Philadelphia

Metropolitik: Ultimately the numbers will decide the nominee

Based on numbers alone, it is very unlikely that Romney does not secure 
the GOP?nomination.

For complaints, suggestions and digital attaboys, e-mail us at brayden.simms@metro.us.

Rick Santorum added to his delegate count during the weekend with an overwhelming victory in the Kansas caucuses, taking more than half of all votes.

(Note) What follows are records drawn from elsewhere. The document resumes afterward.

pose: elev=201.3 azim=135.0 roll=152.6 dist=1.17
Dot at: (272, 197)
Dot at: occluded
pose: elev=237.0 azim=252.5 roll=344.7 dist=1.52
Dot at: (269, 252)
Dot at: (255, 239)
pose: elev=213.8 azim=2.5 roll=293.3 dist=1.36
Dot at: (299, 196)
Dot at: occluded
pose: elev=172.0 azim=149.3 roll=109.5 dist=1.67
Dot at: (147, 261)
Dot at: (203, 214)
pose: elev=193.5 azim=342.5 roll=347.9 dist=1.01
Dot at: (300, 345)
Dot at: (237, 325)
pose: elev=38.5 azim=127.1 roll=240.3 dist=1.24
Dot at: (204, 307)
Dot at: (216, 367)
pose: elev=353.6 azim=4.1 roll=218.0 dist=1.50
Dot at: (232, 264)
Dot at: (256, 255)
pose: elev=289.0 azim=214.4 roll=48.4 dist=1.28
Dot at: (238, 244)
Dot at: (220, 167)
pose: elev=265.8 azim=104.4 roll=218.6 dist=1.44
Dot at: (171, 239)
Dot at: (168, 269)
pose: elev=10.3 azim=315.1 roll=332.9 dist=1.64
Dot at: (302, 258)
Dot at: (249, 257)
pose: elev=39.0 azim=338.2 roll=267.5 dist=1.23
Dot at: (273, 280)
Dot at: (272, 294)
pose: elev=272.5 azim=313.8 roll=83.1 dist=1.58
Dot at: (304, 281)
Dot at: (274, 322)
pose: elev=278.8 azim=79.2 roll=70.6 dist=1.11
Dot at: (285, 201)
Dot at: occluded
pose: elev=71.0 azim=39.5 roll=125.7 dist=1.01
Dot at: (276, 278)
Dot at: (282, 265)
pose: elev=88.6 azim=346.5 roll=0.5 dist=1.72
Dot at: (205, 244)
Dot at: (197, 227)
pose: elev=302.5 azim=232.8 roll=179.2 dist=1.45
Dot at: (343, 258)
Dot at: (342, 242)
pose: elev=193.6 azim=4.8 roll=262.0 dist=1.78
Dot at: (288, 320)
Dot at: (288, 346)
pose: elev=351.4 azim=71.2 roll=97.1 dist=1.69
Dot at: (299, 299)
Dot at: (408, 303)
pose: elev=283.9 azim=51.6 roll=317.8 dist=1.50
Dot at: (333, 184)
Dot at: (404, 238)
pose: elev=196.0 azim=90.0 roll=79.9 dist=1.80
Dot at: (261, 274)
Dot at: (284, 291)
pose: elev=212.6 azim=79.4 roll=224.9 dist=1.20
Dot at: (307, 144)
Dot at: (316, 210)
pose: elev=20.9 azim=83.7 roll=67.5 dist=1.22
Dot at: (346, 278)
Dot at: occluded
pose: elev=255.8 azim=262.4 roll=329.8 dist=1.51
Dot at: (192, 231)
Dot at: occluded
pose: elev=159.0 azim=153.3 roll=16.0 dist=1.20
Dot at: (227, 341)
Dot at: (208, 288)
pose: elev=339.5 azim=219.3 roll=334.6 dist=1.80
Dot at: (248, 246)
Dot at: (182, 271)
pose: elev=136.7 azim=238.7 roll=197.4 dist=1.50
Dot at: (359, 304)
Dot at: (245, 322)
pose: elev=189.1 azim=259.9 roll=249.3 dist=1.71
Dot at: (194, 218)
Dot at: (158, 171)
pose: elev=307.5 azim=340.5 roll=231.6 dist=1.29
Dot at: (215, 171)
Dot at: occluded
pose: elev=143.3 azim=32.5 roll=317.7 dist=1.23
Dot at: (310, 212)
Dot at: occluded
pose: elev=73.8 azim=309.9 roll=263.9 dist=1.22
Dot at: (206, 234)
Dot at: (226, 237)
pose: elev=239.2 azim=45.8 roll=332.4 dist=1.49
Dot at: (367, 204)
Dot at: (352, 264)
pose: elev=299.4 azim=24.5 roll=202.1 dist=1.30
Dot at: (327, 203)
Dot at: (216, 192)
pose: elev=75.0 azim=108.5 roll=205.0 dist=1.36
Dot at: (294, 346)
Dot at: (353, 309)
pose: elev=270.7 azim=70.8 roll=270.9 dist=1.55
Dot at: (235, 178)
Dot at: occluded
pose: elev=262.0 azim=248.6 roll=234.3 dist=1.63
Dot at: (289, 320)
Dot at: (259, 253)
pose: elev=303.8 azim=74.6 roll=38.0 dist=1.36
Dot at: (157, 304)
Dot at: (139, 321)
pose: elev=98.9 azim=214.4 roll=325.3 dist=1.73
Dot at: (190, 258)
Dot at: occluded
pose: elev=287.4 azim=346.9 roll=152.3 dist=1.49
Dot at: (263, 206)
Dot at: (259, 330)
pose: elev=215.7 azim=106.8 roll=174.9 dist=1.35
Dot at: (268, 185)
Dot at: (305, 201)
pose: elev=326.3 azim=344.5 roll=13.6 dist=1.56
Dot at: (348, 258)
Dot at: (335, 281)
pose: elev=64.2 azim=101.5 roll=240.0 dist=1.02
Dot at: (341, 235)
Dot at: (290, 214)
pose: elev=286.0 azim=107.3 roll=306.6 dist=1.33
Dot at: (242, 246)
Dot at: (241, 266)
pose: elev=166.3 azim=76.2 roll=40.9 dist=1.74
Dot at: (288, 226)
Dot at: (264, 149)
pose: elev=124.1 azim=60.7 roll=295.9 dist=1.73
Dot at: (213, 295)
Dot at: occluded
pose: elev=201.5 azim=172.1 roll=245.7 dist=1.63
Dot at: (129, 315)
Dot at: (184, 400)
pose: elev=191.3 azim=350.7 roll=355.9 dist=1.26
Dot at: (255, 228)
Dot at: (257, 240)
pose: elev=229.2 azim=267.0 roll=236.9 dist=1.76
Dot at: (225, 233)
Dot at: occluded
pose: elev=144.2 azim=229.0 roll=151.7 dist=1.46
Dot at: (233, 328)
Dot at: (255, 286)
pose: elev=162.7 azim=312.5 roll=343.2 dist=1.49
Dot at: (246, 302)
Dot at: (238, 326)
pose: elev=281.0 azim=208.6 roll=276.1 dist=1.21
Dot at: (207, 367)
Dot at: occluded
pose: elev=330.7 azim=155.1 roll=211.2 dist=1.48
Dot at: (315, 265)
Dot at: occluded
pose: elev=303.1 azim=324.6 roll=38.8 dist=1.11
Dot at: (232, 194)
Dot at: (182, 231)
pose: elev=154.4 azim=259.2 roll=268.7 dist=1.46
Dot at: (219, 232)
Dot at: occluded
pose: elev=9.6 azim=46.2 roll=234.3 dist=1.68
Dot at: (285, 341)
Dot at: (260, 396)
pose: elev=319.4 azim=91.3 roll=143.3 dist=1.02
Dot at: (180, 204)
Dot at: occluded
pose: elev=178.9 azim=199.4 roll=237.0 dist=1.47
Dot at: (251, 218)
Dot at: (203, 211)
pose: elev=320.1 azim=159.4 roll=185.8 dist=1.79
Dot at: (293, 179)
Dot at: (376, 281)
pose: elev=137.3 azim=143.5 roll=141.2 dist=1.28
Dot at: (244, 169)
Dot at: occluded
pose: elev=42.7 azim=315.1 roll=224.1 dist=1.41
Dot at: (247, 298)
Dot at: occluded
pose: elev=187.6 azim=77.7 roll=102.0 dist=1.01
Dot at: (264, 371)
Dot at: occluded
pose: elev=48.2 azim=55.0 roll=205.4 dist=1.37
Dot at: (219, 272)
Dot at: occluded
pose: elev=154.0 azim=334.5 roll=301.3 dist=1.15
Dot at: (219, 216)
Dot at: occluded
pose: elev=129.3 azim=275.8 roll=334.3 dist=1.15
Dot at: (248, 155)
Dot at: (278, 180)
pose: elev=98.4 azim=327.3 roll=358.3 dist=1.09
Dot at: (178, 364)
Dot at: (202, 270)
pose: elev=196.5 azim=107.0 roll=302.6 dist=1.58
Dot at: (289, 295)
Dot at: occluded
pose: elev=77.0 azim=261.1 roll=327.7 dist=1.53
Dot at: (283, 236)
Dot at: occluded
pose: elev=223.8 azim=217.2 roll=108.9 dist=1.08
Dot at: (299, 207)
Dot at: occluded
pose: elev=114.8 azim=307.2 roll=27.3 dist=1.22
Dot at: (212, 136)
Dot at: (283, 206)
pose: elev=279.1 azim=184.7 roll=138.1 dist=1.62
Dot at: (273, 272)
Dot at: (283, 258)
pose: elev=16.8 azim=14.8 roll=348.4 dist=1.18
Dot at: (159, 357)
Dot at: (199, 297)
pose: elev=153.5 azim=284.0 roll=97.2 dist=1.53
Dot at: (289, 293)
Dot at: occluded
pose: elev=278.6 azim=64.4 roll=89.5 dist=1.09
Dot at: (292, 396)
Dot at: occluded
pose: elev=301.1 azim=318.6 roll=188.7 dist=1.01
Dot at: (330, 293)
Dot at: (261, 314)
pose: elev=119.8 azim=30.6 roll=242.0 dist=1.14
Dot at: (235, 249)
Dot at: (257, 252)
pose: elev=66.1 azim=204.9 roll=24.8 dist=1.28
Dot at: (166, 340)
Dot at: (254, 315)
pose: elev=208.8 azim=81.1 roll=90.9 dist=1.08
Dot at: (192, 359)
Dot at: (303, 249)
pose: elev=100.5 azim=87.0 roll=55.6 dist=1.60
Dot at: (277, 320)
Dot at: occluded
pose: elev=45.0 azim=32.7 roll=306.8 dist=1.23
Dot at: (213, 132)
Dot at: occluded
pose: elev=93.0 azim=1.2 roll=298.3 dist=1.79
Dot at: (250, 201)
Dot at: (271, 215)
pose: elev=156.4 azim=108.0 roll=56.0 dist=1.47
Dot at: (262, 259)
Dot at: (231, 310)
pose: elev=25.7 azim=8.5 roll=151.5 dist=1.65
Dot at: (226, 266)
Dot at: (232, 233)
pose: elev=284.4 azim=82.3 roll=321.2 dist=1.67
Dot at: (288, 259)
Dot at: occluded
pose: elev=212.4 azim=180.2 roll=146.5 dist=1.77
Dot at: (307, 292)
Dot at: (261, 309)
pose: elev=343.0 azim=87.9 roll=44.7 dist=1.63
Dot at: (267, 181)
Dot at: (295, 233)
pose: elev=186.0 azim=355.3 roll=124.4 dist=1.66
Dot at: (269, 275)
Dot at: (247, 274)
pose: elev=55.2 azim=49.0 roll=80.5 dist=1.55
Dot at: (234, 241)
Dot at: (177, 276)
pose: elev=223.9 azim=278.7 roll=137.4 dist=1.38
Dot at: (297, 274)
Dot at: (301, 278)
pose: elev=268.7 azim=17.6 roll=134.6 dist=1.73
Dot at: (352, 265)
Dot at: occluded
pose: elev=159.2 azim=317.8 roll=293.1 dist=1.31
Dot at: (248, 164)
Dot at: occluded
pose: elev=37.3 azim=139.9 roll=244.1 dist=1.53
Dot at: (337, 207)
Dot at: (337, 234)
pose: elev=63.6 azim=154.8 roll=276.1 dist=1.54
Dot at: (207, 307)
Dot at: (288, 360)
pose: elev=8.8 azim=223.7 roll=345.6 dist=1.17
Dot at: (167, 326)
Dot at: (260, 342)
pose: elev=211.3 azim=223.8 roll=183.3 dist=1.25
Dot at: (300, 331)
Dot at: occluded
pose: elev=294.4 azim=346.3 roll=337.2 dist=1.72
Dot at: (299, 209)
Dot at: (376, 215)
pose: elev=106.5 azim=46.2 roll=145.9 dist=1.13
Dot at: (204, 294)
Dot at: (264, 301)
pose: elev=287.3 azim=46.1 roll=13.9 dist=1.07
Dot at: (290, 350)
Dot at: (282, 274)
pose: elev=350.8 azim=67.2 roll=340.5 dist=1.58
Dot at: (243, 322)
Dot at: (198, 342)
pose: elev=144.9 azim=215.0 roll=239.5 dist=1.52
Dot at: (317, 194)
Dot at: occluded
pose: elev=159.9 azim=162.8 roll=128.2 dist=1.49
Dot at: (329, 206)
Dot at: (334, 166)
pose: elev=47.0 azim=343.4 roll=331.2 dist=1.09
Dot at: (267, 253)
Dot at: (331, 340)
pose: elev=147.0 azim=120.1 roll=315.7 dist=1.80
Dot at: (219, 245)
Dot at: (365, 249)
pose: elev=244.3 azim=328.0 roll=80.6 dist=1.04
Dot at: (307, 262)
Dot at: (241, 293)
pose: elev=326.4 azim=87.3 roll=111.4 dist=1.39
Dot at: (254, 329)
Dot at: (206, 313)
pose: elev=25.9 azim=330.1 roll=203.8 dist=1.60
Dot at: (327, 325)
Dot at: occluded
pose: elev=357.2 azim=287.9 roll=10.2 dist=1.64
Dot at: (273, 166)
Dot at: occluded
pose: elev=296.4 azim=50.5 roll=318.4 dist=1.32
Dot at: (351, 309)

But contests in Wyoming, Guam and the Northern Mariana Islands, won by Mitt Romney, reinforce the new campaign reality: No matter how well any of the not-Romneys do, the math matters, and ultimately the numbers will decide the nominee.

See, the candidates are vying to secure enough delegates — done by winning states and/or congressional districts in the various elections — to win nomination before the August convention, and the magic number is 1,144. A candidate who secures that number of delegate votes will be declared the presidential nominee to take on Obama in November. Overwhelmingly, it’s looking like that candidate will — eventually, inevitably — be Romney.

This is no idle claim, but rather a fair analysis of the numbers. Following this weekend’s contests, Romney assumed an estimated count of 454 delegates to Santorum’s 217. (Gingrich and Paul claim fewer.) In other words, Romney has more than twice the number of his closest competitor; and with most upcoming elections awarding delegates proportionally, an alternate scenario looks improbable.
Santorum downplayed the delegate gap on “Meet the Press” yesterday after host David Gregory argued he’d need to win 61 percent of upcoming elections to overshoot Romney. “These numbers are going to change dramatically,” Santorum said. “A lot of these delegates are uncommitted.”

Santorum’s latter point is true enough; at this time, delegate counts are merely estimates and anything could, supposedly, happen. But his former point may be a decimal off: With Gingrich committed to “going all the way to Tampa,” the numbers just don’t add up. And numbers, unlike presidential hopefuls, don’t lie.